Leave every image out, and return the rest of the data word for word.

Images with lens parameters
================

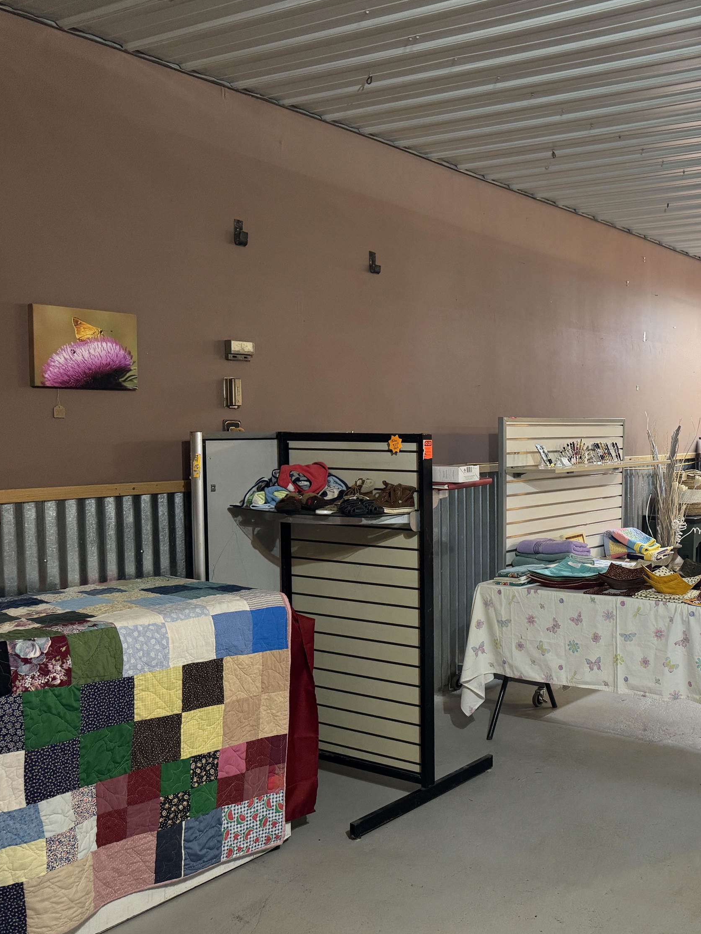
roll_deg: +0.3
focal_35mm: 33
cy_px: 475
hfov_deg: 39.7
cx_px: 636
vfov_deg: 55.3
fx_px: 891
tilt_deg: -4.7
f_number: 1.78
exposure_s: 1/60
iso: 250
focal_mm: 6.76
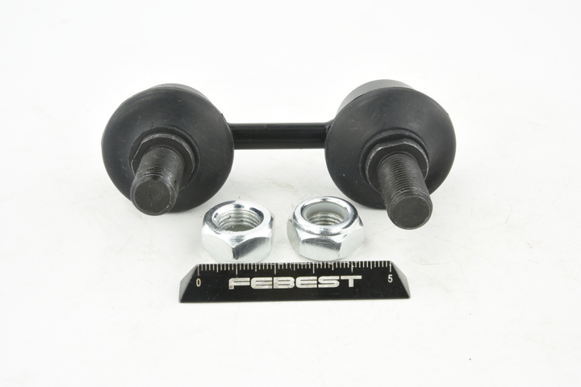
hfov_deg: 33.4
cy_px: 194
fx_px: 968
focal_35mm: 60
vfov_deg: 22.6
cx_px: 290
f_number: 32
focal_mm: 60
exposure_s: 1/2.5
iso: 100
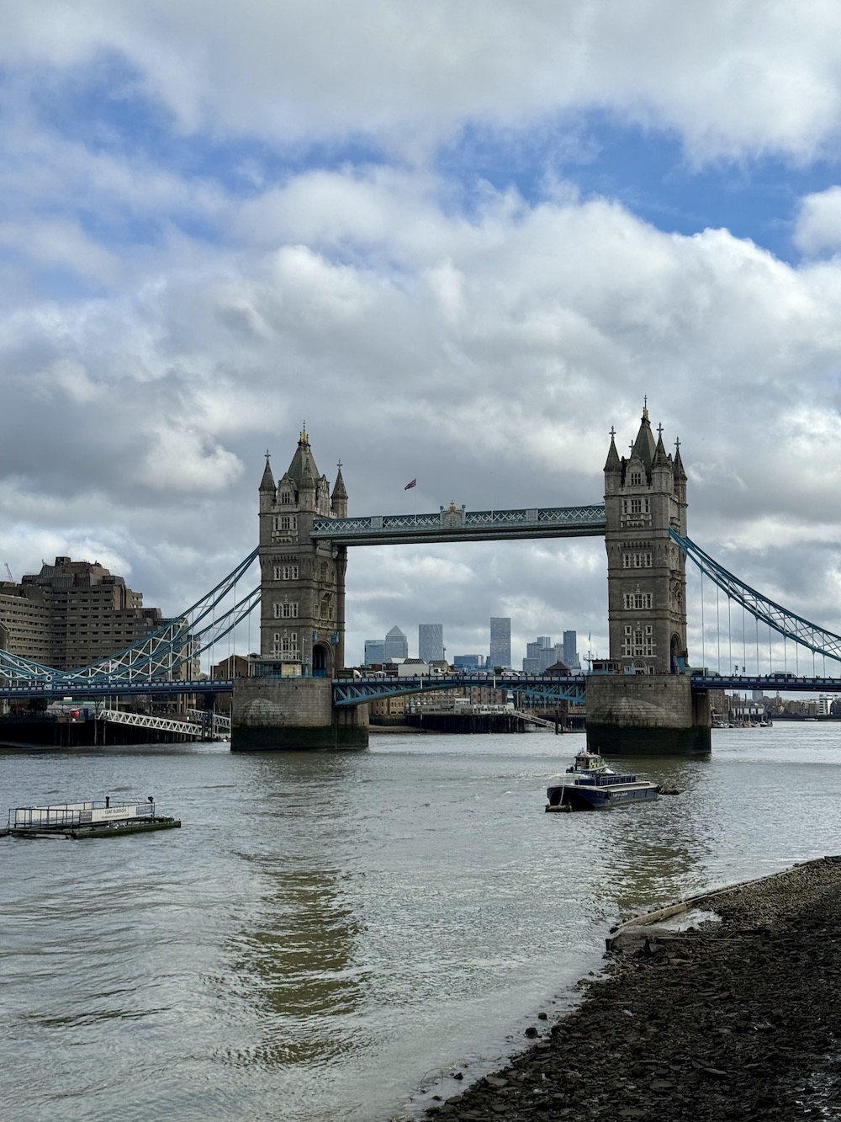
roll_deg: -0.3
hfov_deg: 30.3
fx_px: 1555
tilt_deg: +6.0
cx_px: 420
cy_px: 561
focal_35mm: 48
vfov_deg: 39.7
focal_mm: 6.76
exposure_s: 1/8772
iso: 64
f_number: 1.78
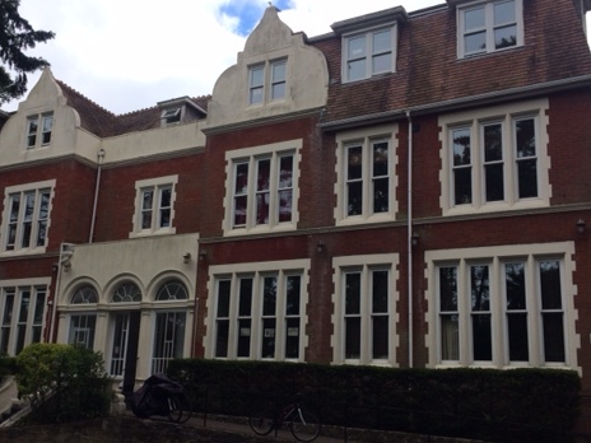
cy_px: 238
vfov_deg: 35.9
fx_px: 683
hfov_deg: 46.6
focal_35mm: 40
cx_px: 242
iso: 32
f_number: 2.2
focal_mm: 4.15
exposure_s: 1/1786
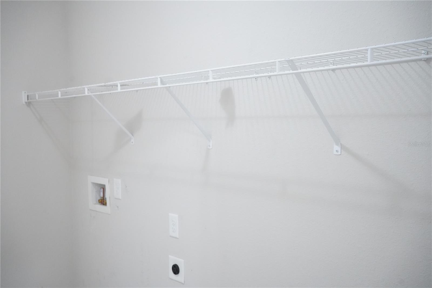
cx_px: 216
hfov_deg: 54.4
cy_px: 144
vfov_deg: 37.8
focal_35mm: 35
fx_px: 420
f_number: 6.3
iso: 12800
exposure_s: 1/60
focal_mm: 35
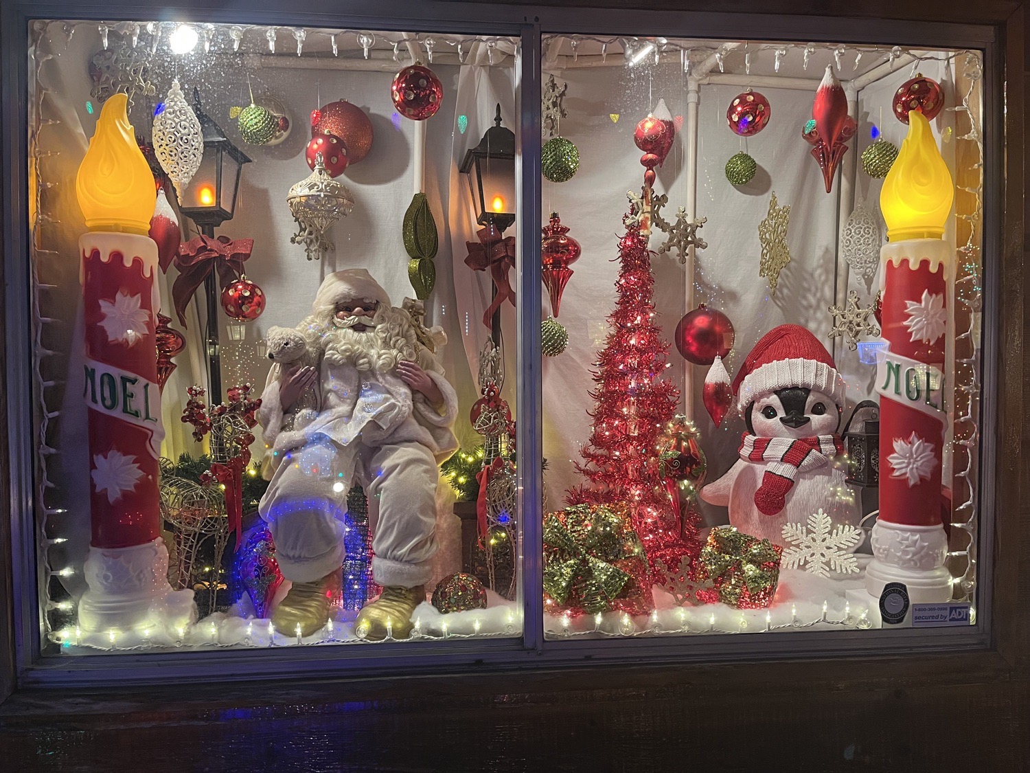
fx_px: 774
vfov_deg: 53.1
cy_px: 386
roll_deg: +0.4
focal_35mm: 26
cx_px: 515
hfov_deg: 67.3
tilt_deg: -1.5
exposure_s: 1/60
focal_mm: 5.1
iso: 250
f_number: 1.6
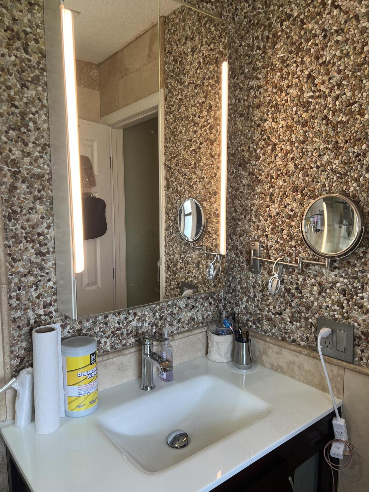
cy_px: 246
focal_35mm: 26
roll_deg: -0.2
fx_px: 370
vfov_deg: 67.3
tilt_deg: -6.4
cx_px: 184
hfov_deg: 53.1
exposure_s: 1/60
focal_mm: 5.7
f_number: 1.5
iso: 80
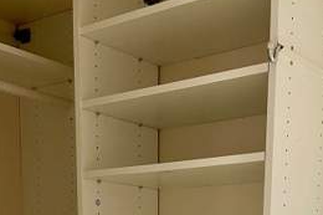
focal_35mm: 64
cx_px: 193
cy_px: 365
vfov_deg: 17.8
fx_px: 574
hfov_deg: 31.4
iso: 125
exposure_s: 1/86
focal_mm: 5.1
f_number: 1.6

================

**REPLY TO THE TASK:**
roll_deg: +0.3
focal_35mm: 33
cy_px: 475
hfov_deg: 39.7
cx_px: 636
vfov_deg: 55.3
fx_px: 891
tilt_deg: -4.7
f_number: 1.78
exposure_s: 1/60
iso: 250
focal_mm: 6.76
hfov_deg: 33.4
cy_px: 194
fx_px: 968
focal_35mm: 60
vfov_deg: 22.6
cx_px: 290
f_number: 32
focal_mm: 60
exposure_s: 1/2.5
iso: 100
roll_deg: -0.3
hfov_deg: 30.3
fx_px: 1555
tilt_deg: +6.0
cx_px: 420
cy_px: 561
focal_35mm: 48
vfov_deg: 39.7
focal_mm: 6.76
exposure_s: 1/8772
iso: 64
f_number: 1.78
cy_px: 238
vfov_deg: 35.9
fx_px: 683
hfov_deg: 46.6
focal_35mm: 40
cx_px: 242
iso: 32
f_number: 2.2
focal_mm: 4.15
exposure_s: 1/1786
cx_px: 216
hfov_deg: 54.4
cy_px: 144
vfov_deg: 37.8
focal_35mm: 35
fx_px: 420
f_number: 6.3
iso: 12800
exposure_s: 1/60
focal_mm: 35
fx_px: 774
vfov_deg: 53.1
cy_px: 386
roll_deg: +0.4
focal_35mm: 26
cx_px: 515
hfov_deg: 67.3
tilt_deg: -1.5
exposure_s: 1/60
focal_mm: 5.1
iso: 250
f_number: 1.6
cy_px: 246
focal_35mm: 26
roll_deg: -0.2
fx_px: 370
vfov_deg: 67.3
tilt_deg: -6.4
cx_px: 184
hfov_deg: 53.1
exposure_s: 1/60
focal_mm: 5.7
f_number: 1.5
iso: 80
focal_35mm: 64
cx_px: 193
cy_px: 365
vfov_deg: 17.8
fx_px: 574
hfov_deg: 31.4
iso: 125
exposure_s: 1/86
focal_mm: 5.1
f_number: 1.6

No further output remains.